We have a real disease in our country today. The disease is a cancer that will take away our freedom. If you look back in history, all republics have fallen. The average age of a republic is 206 years. How did they fail? What caused them to fail? If you read the history books and look at all of them, you will find that even though they might have been overrun by an enemy, the key factor that caused them to fail was fiscal every time. They lived beyond their means. Look at what is happening to us in the world today. The scope of our power militarily is being limited by our economic power because we are extremely far in debt. When you go to the lead economists, such as Ken Rogoff and Carmen Reinhart--the book they have written is ``This Time is Different.'' The economists tell us our debt right now--not what is coming this next year but right now--with the interest costs we have today, is costing 1 percent of GDP. We are only going to grow about 3.5 percent this year. If we didn't have the debt, it would be 4.5 percent. That means 1 million more people would have great-paying jobs this year if we didn't have this debt. So there is a clarion call out there coming from America--not inside Washington--to fix the real problems.

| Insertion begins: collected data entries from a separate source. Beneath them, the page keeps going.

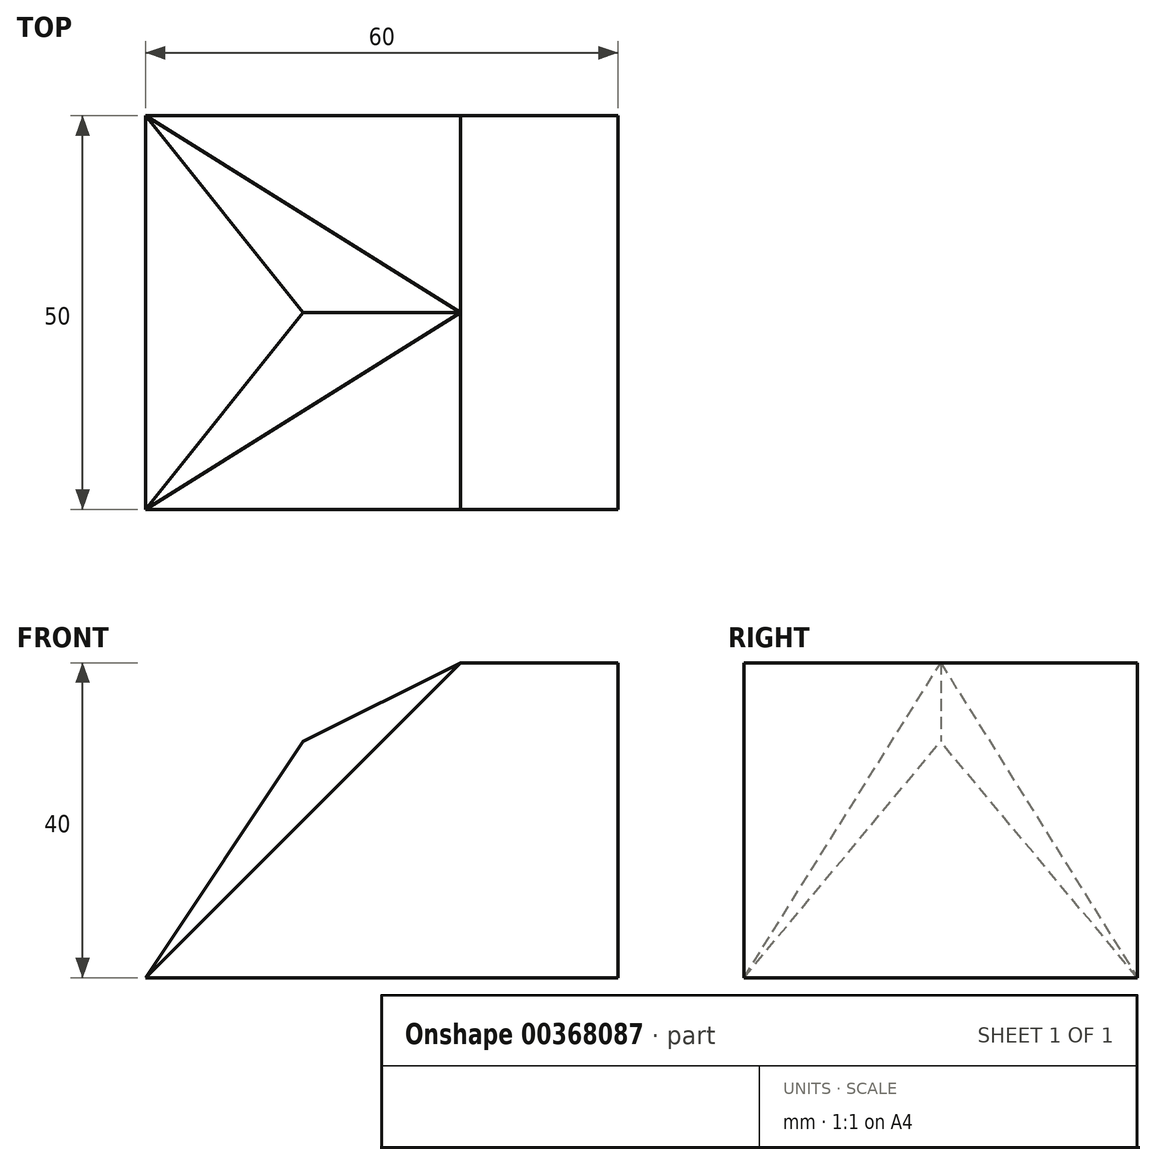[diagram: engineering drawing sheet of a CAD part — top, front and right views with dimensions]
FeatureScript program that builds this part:
annotation { "Feature Type Name" : "Feature", "Feature Type Description" : "" }
export const myFeature = defineFeature(function(context is Context, id is Id, definition is map)
    precondition{}
    {
        {
            var Q0;
            Q0=qCreatedBy(makeId("Front.planeOp"),FACE);
            var sketch = newSketch(context, id + "F0", { "sketchPlane" : qUnion([Q0])});
            skLineSegment(sketch, "E0", {"start": v(0, 0) * mm, "end": v(0, 40) * mm});
            skLineSegment(sketch, "E1", {"start": v(0, 40) * mm, "end": v(-20, 40) * mm});
            skLineSegment(sketch, "E2", {"start": v(-20, 40) * mm, "end": v(-60, 0) * mm});
            skLineSegment(sketch, "E3", {"start": v(-60, 0) * mm, "end": v(0, 0) * mm});
            skPoint(sketch, "E4", {"position": v(-40, 30) * mm});
            skSolve(sketch);
        }
        {
            var Q0;
            Q0=makeQuery(id+"F0.imprint","IMPRINT",FACE,{"disambiguationData":[TD([[makeQuery(id+"F0.imprint","IMPRINT",EDGE,{"derivedFrom":sQuery(id+"F0.wireOp",EDGE,"E0")}),1.0]])]});
            extrude(context, id + "F1", {"entities" : qUnion([Q0]), "depth" : 25 * mm, "hasSecondDirection" : true, "secondDirectionOppositeDirection" : true, "secondDirectionDepth" : 25 * mm});
        }
        {
            var Q0;
            Q0=makeQuery(id+"F1.opExtrude","SWEPT_FACE",FACE,{"disambiguationData":[OSD([sQuery(id+"F0.wireOp",EDGE,"E2")])]});
            var sketch = newSketch(context, id + "F2", { "sketchPlane" : qUnion([Q0])});
            skLineSegment(sketch, "E5", {"start": v(0, 14.14) * mm, "end": v(-25, -42.43) * mm});
            skLineSegment(sketch, "E6", {"start": v(25, -42.43) * mm, "end": v(0, 14.14) * mm});
            skSolve(sketch);
        }
        {
            var Q1;
            Q1=makeQuery(id+"F2.imprint","IMPRINT",FACE,{"disambiguationData":[TD([[makeQuery(id+"F2.imprint","IMPRINT",EDGE,{"derivedFrom":sQuery(id+"F2.wireOp",EDGE,"E5")}),1.0]])]});
            var Q2;
            Q2=sQuery(id+"F0.wireOp",VERTEX,"E4");
            loft(context, id + "F3", {"operationType" : NewBodyOperationType.ADD, "sheetProfilesArray" : [{ "sheetProfileEntities" : qUnion([Q1]) }, { "sheetProfileEntities" : qUnion([Q2]) }]});
        }
    });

As a physician, what I know is this: If I treat the symptoms of a disease and do not treat the real disease, I ultimately make the disease much worse. I cover up the signs and symptoms of the disease. The disease we have is a disease of not recognizing the very critical nature that you cannot--never--you can never live above and beyond your means without ultimately paying a greater price. The difference between the Federal Government, most of the State governments, and every family is when you have maxed out the credit card, it is maxed. You are not going to get another credit card company to give you more. You will either have to start paying or you will default on it.
The question comes, Will we honor our true commitments? Will we make the hard decisions that are required to put us on a path for renewed prosperity? Will we take real information--and I have offered 70 amendments on this over the past 6 years, which have been voted down--and will we start paying attention now because, ultimately, if we don't make decisions today that will control and set us on a path of prosperity, we are going to be in a position where our debtholders will make our decisions for us. That is when liberty declines. That is when American exceptionalism dies. That is when our destiny is taken from our hands. It should not be that way.
I, again, call on the President to lead this Nation to define the problem, the real threat to our freedom, and come forward and pull us together and let's solve this problem, with everyone recognizing that everyone is going to sacrifice, but the sacrifice will create a future benefit that will be rewarded in the lives of our children and grandchildren.
I yield the floor and suggest the absence of a quorum.